— Begin SOURCE RECORDS —

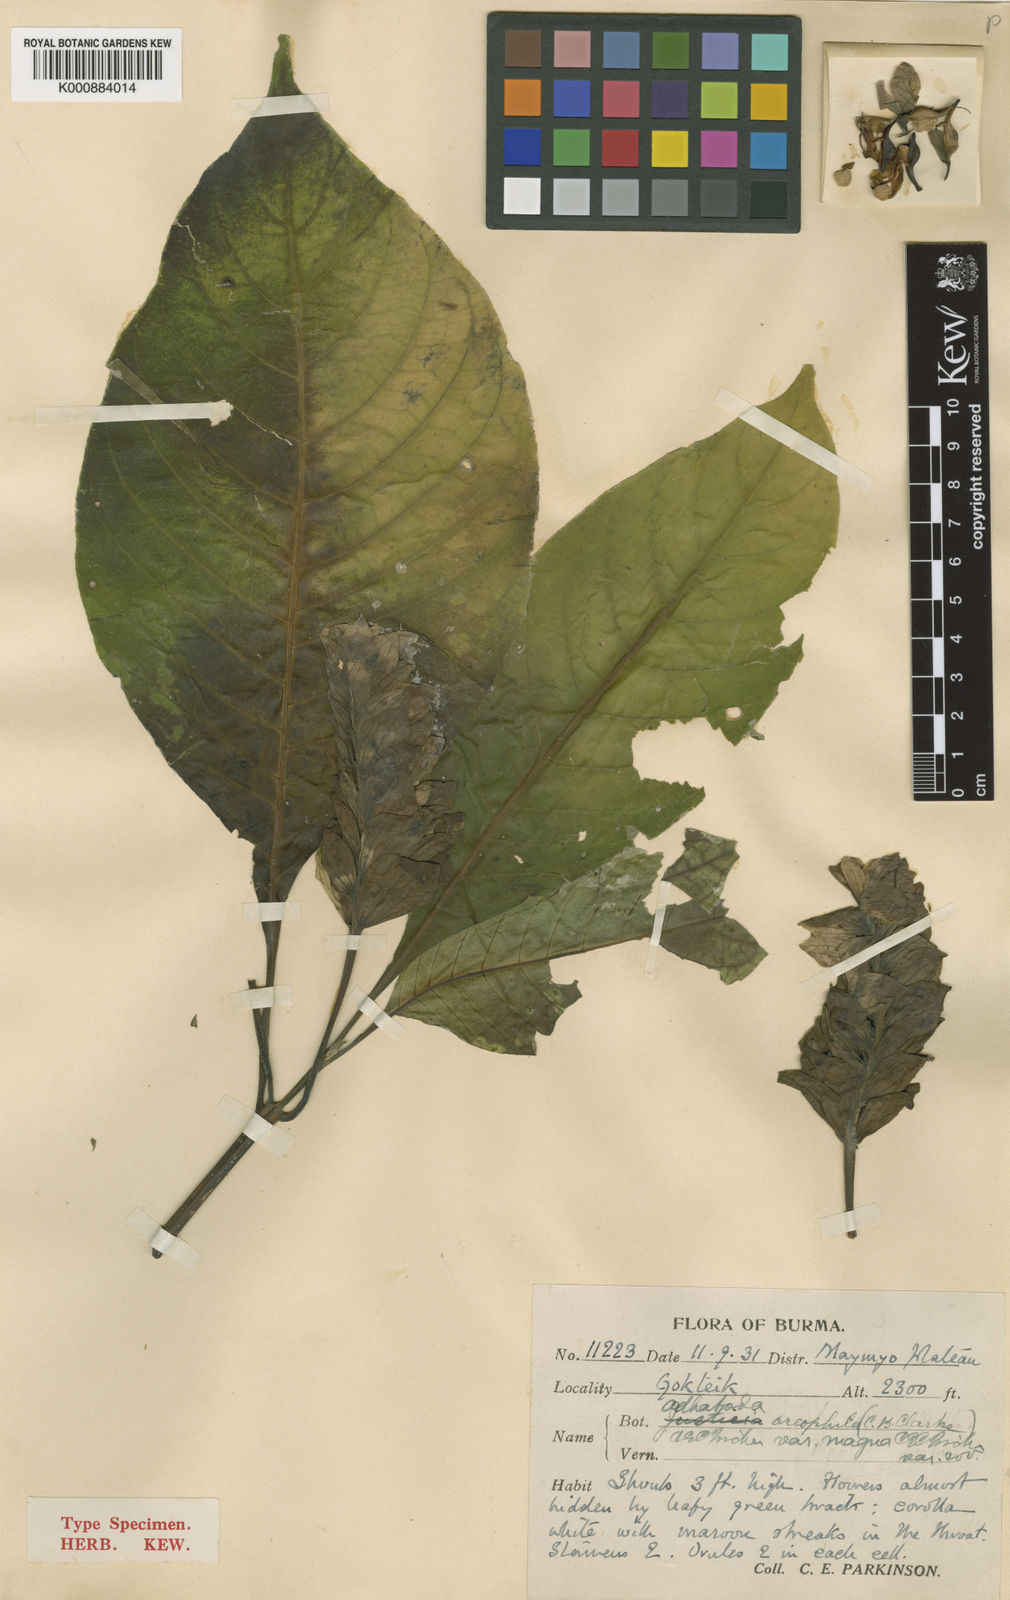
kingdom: Plantae
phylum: Tracheophyta
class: Magnoliopsida
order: Lamiales
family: Acanthaceae
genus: Justicia
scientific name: Justicia oreophila
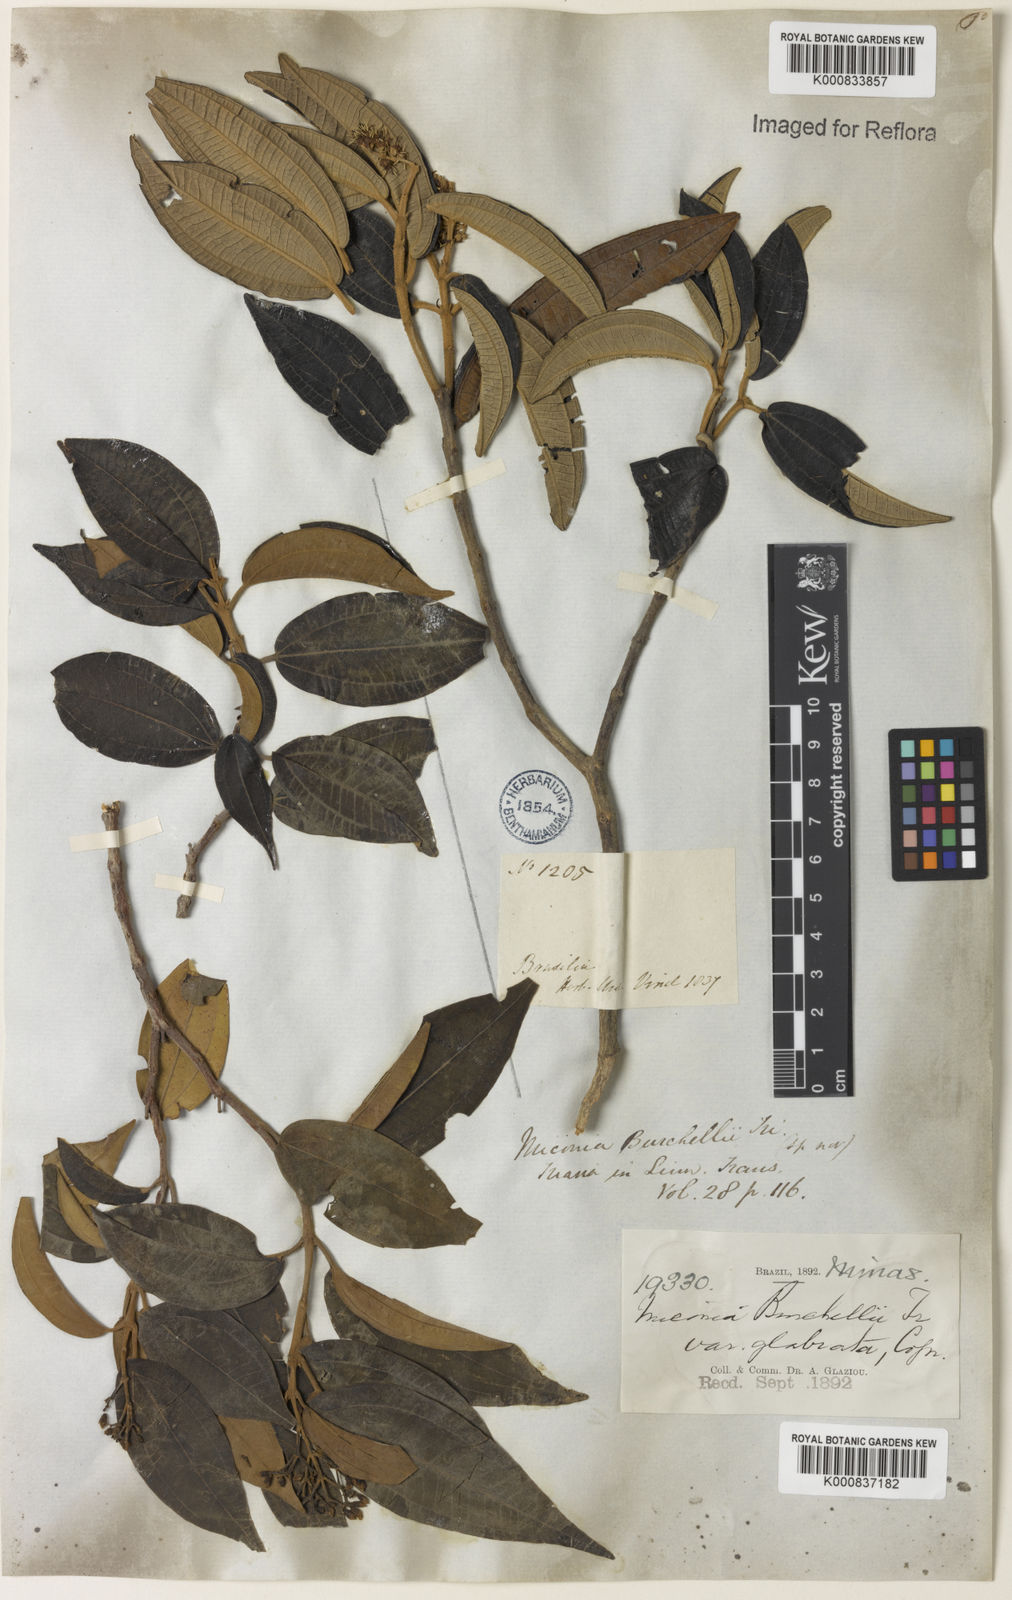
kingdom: Plantae
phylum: Tracheophyta
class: Magnoliopsida
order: Myrtales
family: Melastomataceae
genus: Miconia
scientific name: Miconia fasciculata
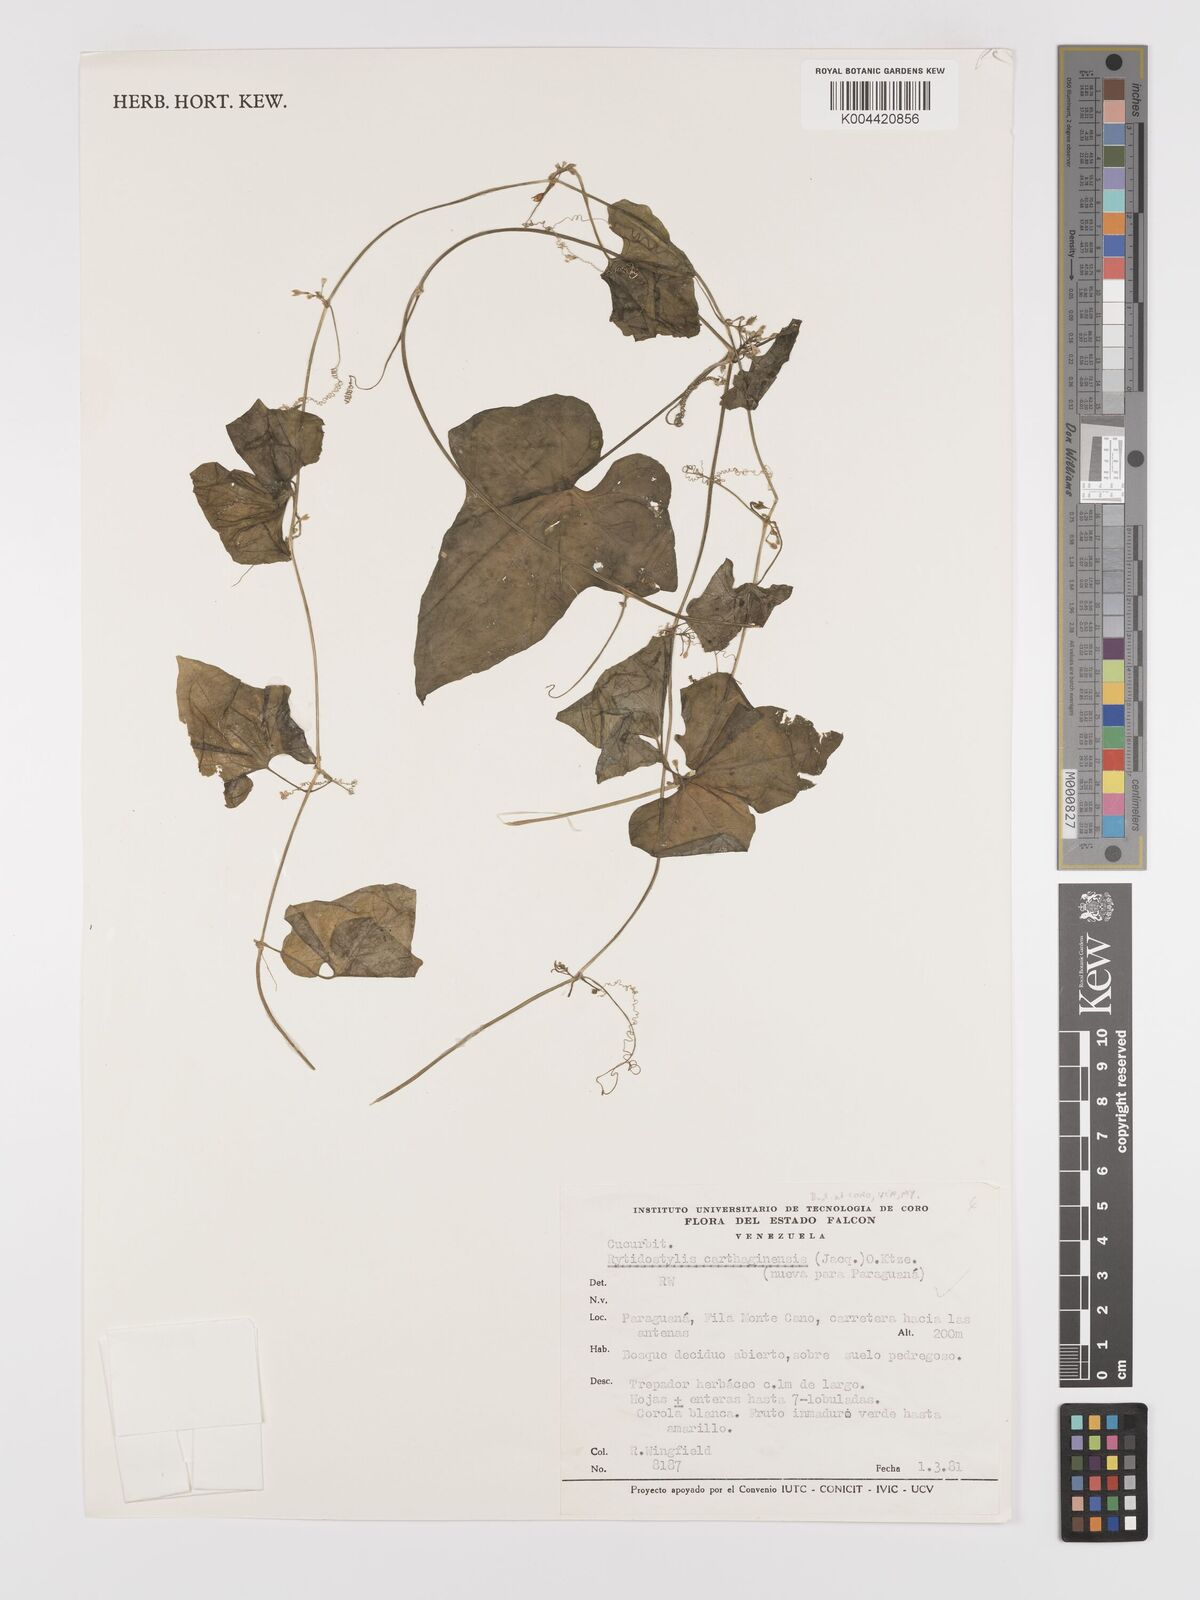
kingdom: Plantae
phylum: Tracheophyta
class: Magnoliopsida
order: Cucurbitales
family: Cucurbitaceae
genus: Cyclanthera
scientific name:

— End SOURCE RECORDS —

* **TO BE DONE**
Count the lines above that contain the string "name", treating uppercase and lowercase as different, and give only that number.

* **RESULT OF THIS EXERCISE**
3